| Artist Statement KATHERINE KNIGHT My photographic work often references landscape and geography while exploring ideas of memory, narrative, will and consequence. I work both factually with what I find in the landscape and through small interventions. When I photograph, I often feel as if I am travelling to some in-between space. There I find a gap full of anomalies where certitude is outweighed by mutability and possibility. I am using traditional film stock and therefore must wait for my results. For now, I prefer to see this as a kind of alchemy. This magic making suits my project.
NAVIAGTE 2002-ongoing Images taken from ship to shore and shore to ship form the basis of this photographic project. Navigation provides the guiding metaphor to explore ideas of experience and cognition. Photographing sites along the northeastern Canadian coast, I am exploring the mix of definitive fact and mutable process that characterize actual and imagined travel. A number of journeys are grouped under the organizing title, "NAVIGATE." The first took place in May 2002, when I traveled up the Saint Lawrence as the guest of the captain on the freighter "Ferbec." In progress is another journey in the Canadian Arctic. The photograph Ferry documents travel in Nova Scotia.
AEROSTAT 1998-2000 Every wind has its weather. (Francis Bacon) "Aerostat," is a portrait of air. One of the five natural elements, air is visible as wind. It is present through the movement and sounds of the known world: trees are blown, land is eroded, wind turbines turn and tumbleweed is carried This work develops the notion that air and its wind have no independent material presence. Rather wind is marked by the consequences of its actions. Both our imaginary and physical worlds record wind's triumphs and tragedies. Yet it cannot be photographed, seen, heard or measured without the objects it acts upon. It doesn't smell or taste other than by the grace of what it carries or hosts. Wind cannot stay still. While distanced from the senses, wind has a full range of motoric capabilities. Wind gains and loses material presence according to the weather. Even as it mutates, wind sustains itself within our imaginations. Even before the next gust comes, we imagine its presence. Of all the elements, wind parallels most closely the daily and everyday activities of our minds. To begin, sustain and then cease is a ubiquitous cycle repeated in our conversations, emotions and actions.
I became unconscious 1996 In 1893 a passenger-laden sternwheeler sunk in the Thames River in London Ontario.
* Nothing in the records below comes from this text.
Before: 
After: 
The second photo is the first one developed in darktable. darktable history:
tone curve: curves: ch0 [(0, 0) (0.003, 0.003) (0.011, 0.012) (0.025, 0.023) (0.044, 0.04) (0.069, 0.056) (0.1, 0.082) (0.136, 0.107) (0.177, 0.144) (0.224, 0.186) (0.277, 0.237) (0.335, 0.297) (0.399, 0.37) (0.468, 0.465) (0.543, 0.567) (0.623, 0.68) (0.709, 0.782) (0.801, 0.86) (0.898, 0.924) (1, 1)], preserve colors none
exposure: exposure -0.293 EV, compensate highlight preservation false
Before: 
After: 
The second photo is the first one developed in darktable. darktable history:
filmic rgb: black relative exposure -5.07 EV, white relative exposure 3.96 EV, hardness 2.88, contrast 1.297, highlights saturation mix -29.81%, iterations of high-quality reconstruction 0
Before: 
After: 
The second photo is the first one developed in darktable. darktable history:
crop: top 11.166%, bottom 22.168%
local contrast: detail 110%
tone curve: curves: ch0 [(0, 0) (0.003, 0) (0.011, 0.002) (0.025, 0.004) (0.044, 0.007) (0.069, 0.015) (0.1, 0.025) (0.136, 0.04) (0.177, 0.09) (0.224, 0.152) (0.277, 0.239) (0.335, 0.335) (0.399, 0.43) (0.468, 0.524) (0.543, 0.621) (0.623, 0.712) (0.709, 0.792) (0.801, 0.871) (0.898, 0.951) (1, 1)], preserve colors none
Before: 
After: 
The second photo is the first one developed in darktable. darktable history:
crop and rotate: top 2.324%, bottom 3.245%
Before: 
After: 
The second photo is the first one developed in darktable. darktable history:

This holiday crash claimed the lives of 200 victims from all social strata of the community. In the days following the crash, the local newspapers were full of speculation, blames and "what ifs". Bystanders commented on the events and others noted that swimming was important skill. Suffusing all was the grief, despair and empathy of surviving family and loved ones. One survivor talked about choosing to live as he almost drowned and then swam successfully for shore. "I became unconscious and sank beneath the surface. But touching bottom gave me fresh energy and I swam once more for shore. " These paraphrased words became the base for my photo based work, "I became unconscious." I became unconscious is an installation work with multiple components which can be configured according to the venue. The installation is comprised of B/W photographs, sculptural components, video/audio.